● **INPUT MATERIAL**:

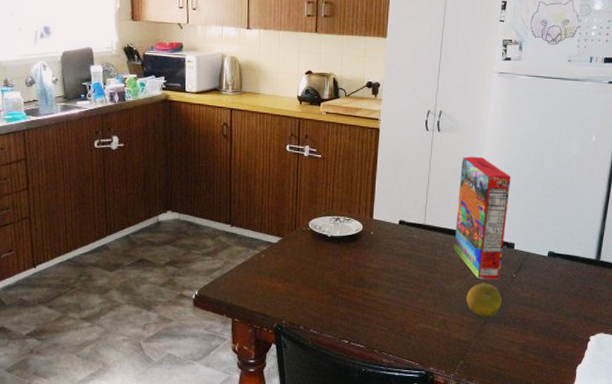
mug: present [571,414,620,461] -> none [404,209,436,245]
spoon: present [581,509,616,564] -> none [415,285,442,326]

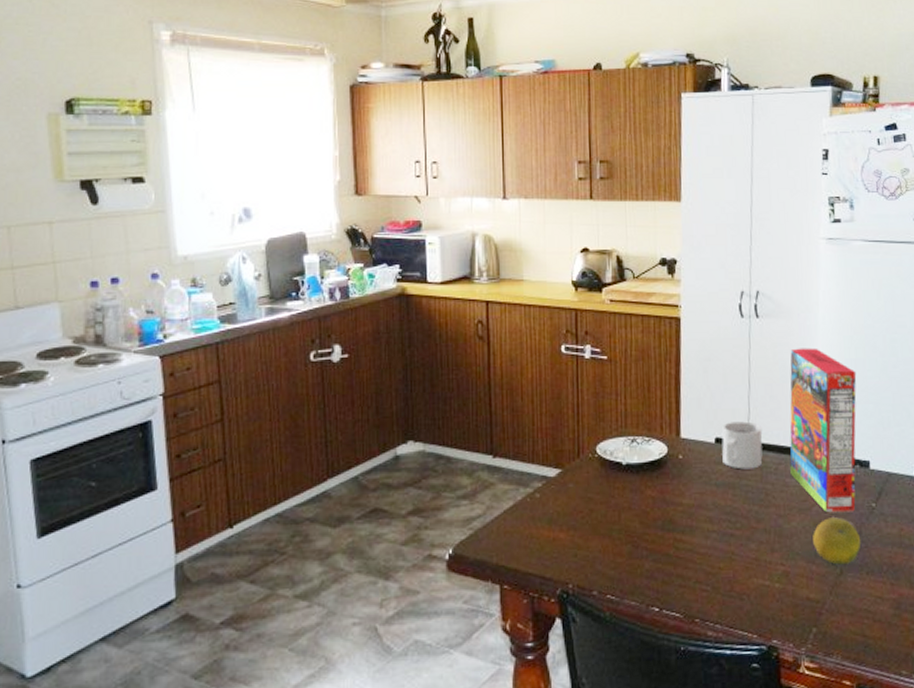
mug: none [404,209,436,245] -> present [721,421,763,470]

---

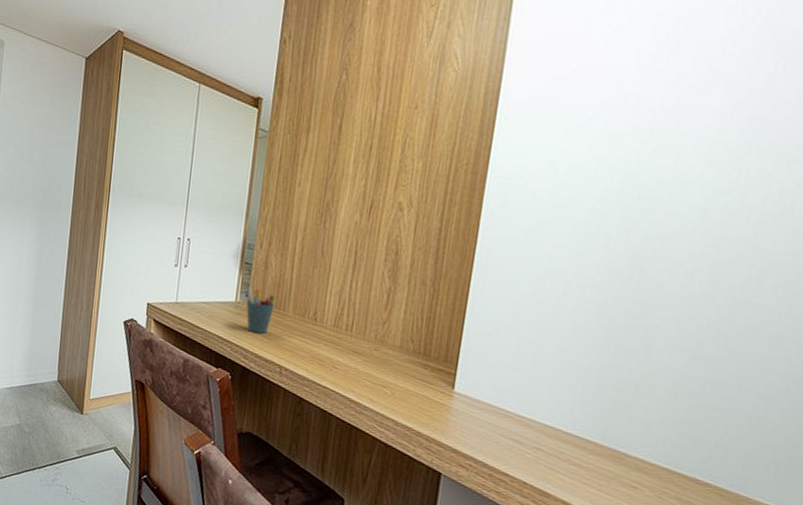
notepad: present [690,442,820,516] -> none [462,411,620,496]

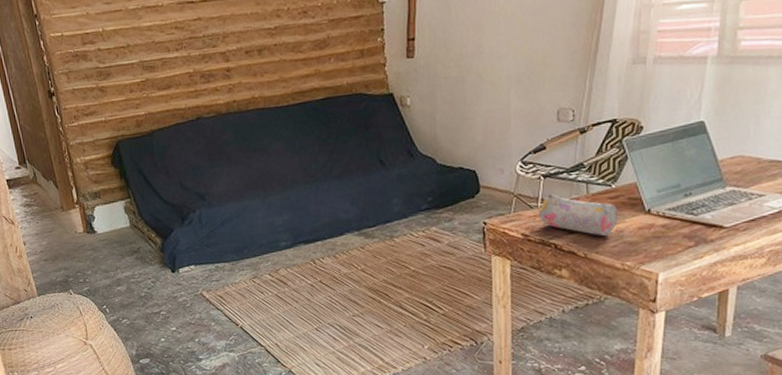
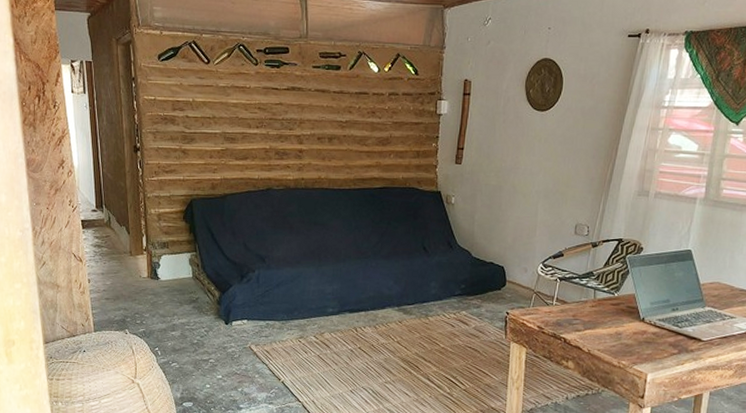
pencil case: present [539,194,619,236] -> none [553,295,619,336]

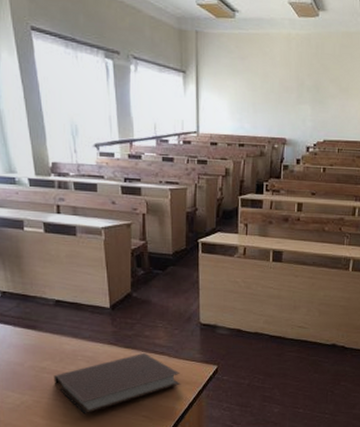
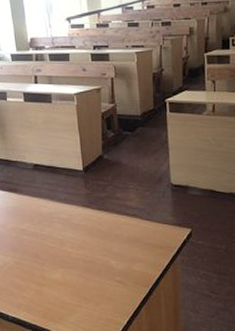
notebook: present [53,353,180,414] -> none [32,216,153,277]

● **WORK REQUEST**:
Exact copy, pictures excluded: from the line with "mug: present [571,414,620,461]" up to and including the line with "mug: none [404,209,436,245]" in the data above.

● **RESULT OF THE TASK**:
mug: present [571,414,620,461] -> none [404,209,436,245]
spoon: present [581,509,616,564] -> none [415,285,442,326]

mug: none [404,209,436,245] -> present [721,421,763,470]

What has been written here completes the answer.